White matter abnormalities revealed by diffusion tensor imaging in non-demented and demented HIV+ patients

Abstract

HIV associated dementia (HAD) is the most advanced stage of central nervous system disease caused by HIV infection. Previous studies have demonstrated that patients with HAD exhibit greater cerebral and basal ganglia atrophy than non-demented HIV+ (HND) patients. However, the extent to which white matter is affected in HAD patients compared to HND patients remains elusive. This study is designed to address the potential white matter abnormalities through the utilization of diffusion tensor imaging (DTI) in both HND and HAD patients. DTI and T1-weighted images were acquired from 18 healthy controls, 21 HND and 8 HAD patients.
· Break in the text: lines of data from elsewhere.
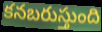
కనబరుస్తుందిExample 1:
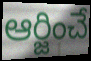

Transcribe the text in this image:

ఆర్జించే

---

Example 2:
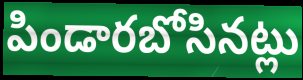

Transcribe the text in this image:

పిండారబోసినట్లు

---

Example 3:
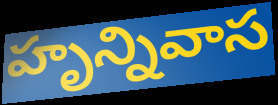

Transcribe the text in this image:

హృన్నివాస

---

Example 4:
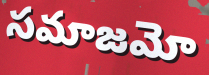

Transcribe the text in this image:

సమాజమో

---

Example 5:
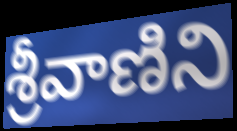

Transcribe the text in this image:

శ్రీవాణిని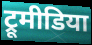
ट्रूमीडियाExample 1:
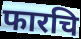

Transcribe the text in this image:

फारचि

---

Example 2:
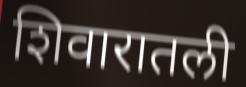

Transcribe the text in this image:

शिवारातली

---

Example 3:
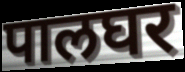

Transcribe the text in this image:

पालघर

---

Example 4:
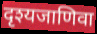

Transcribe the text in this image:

दृश्यजाणिवा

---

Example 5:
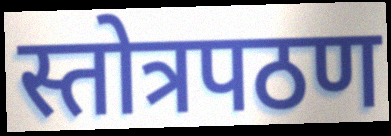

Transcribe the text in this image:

स्तोत्रपठण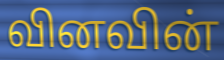
வினவின்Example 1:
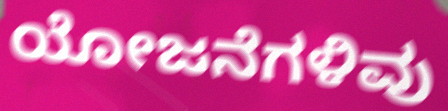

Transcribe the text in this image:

ಯೋಜನೆಗಳಿವು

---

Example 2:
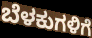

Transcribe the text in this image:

ಬೆಳಕುಗಳಿಗೆ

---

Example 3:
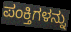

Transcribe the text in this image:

ಪಂಕ್ತಿಗಳನ್ನು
T1 image-based registration was performed to 1) parcellate the whole brain white matter into major white matter regions, including frontal, parietal, temporal and occipital white matter, corpus callosum and internal capsule for statistical comparisons of the mean DTI values, and 2) warp all DTI parametric images towards the common template space for voxel-based analysis. The statistical comparisons were performed with four DTI parameters including fractional anisotropy (FA), mean (MD), axial (AD), and radial (RD) diffusivities. With Whitney U tests on the mean DTI values, both HND and HAD demonstrated significant differences from the healthy control in multiple white matter regions. In addition, HAD patients exhibited significantly elevated MD and RD in the parietal white matter when compared to HND patients. In the voxel-based analysis, widespread abnormal regions were identified for both HND and HAD patients, although a much larger abnormal volume was observed in HAD patients for all four DTI parameters. Furthermore, both region of interest (ROI) based and voxel-based analyses revealed that RD was affected to a much greater extent than AD by HIV infection, which may suggest that demyelination is the prominent disease progression in white matter.

Fig. 1

Four axial (top two panels) and coronal (bottom two panels) slices of the template T1 images and the corresponding parcellated major white matter regions including frontal, parietal, temporal, occipital white matter, corpus callosum and internal capsule, respectively.

Fig. 2

The mean (top panel) and standard deviation (bottom panel) maps of FA, MD, AD and RD (10⁻³ mm²/s for diffusivities) from all 47 subjects. For each DTI parameter, cross-sectional views of the mean and standard deviation maps are displayed with the same contrast to demonstrate the relative signal strength between them.

Fig. 3

The mean and standard deviation of the mean DTI parameters (FA, MD, AD and RD) for NORMAL, HND and HAD within frontal (FW), parietal (PW), temporal (TW) and occipital (OW) white matter, corpus callosum (CC) and internal capsule (IC). Symbols *, ** and *** indicate the statistical significant level of p<0.05, p<0.01 and p<0.001, respectively.

Fig. 4

The abnormal white matter regions detected in HND and HAD patient groups with voxel-based analysis in FA, MD, AD and RD. The affected brain areas with significantly reduced FA and elevated MD, AD, and RD in HND and HAD patient groups are superimposed upon the mean FA map of the healthy controls.

Fig. 5

The total volume of the identified significant regions by voxel-based analysis (cm³) with FA, MD, AD and RD, for HND and HAD patients in different major white matter regions.